The U.S. Federal Reserve said on Wednesday it would support growth in the world's top oil consumer if necessary as it left the door open for another round of monetary easing, raising hopes of higher energy demand.
"Although yesterday's Fed comments put QE3 on ice for some time, it helped yesterday and it is helping today," Commerzbank's head of commodity research Eugen Weinberg said.
"This is even despite the somewhat negative environment given the strong increase in inventories yesterday and possibly the lower geopolitical premium on ongoing talks with Iran."
Brent crude gained 12 cents to $119.24 a barrel by 0817 GMT after settling up 55 cents at $119.12 on Wednesday. U.S. crude was meanwhile 10 cents up at $104.22. The benchmark settled at $104.12, up 57 cents.
Support also came from the dollar index, as it hit a three-week low against a basket of currencies due to the Feds dovish stance on monetary policy.
Dollar-denominated commodities such as oil and gold can sometimes benefit from a weaker greenback, allowing holders of other currencies to buy into the contracts more cheaply.
European shares followed Wall Street higher on the Fed's reassurance and stronger corporate earning figures.
Despite the greater optimism, investors continue to weigh up the likelihood of a euro zone wide recession, with Spain under intense pressure and the Dutch government having collapsed over budget plans.
Later today, participants will be looking to U.S. unemployment claims and pending home sales data for further insight into the health of the world's largest economy.

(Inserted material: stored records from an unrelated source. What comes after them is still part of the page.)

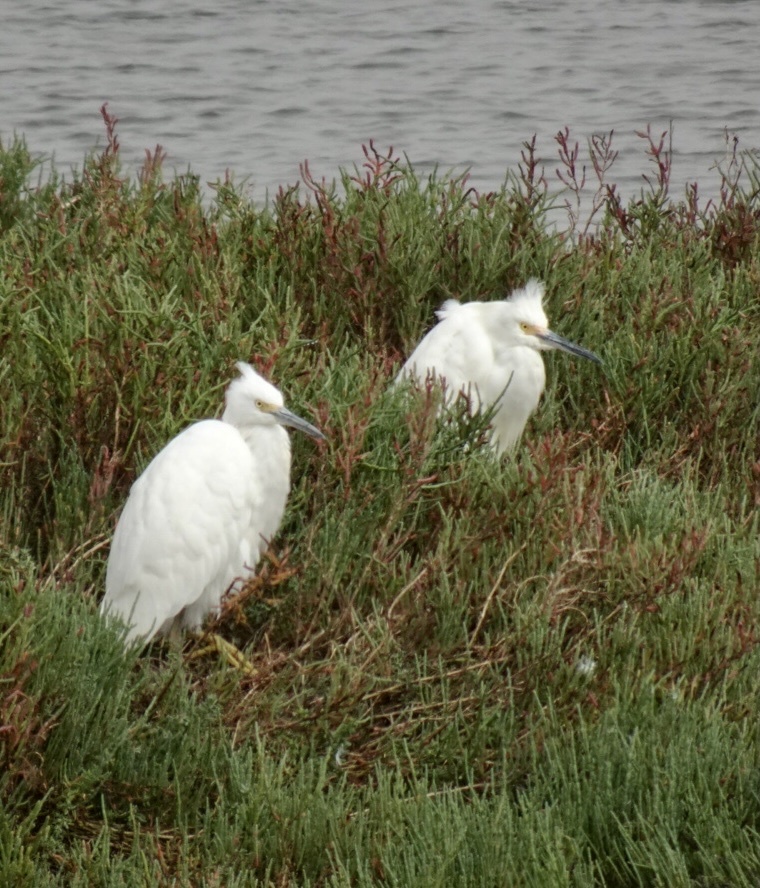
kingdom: Animalia
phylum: Chordata
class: Aves
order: Pelecaniformes
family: Ardeidae
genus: Egretta
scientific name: Egretta thula
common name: Snowy egret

GEOPOLITICAL PREMIUM The geopolitical premium built into Brent prices, which some analysts peg at around $10 per barrel, is fading as negotiations over Iran's nuclear capabilities continue.
"The geopolitical risk premium is shrinking as negotiations continue the next round of talks scheduled for 23 May," said VTB Capital analyst Andrey Kruychenkov.
Worries that Iranian exports will be embargoed have helped drive oil markets higher this year, but evidence of falling dependency from importers together with rising output from fellow OPEC producers has capped gains.
Tehran's oil sales to most Western destinations have dropped ahead of the July 1 oil embargo, with some Asian buyers pledging to cut back purchases.
Despite being granted an exemption, Japan's customs-cleared crude imports from Iran fell 6.3 percent in March from a year ago, amid tightening Western sanctions that make it difficult to do business with the Islamic Republic.
"While Iranian output has slipped ... Iran's gentle downwards slope has been more than made up by increases elsewhere," said analysts at Barclays Capital in a report.
Total OPEC output is running at about 37.5 million barrels per day, its highest level ever, the report said.
Iran is storing as much as 33 million barrels of crude on tankers as it faces increasing difficulties in selling its oil.
U.S. INVENTORIES
A large buildup in U.S crude inventories is also weighing on prices, although a drawdown in refined fuel stocks provided some relief, U.S. government data showed on Wednesday.
Crude stocks rose almost 4 million barrels in the week to April 20, up for a fifth week in a row, the U.S. Energy Information Administration (EIA) said. The average forecast in a Reuters poll had called for a 2.7-million-barrel build.
U.S. gasoline stockpiles fell by a larger-than-expected 2.24 million barrels, a 10th consecutive week of decline.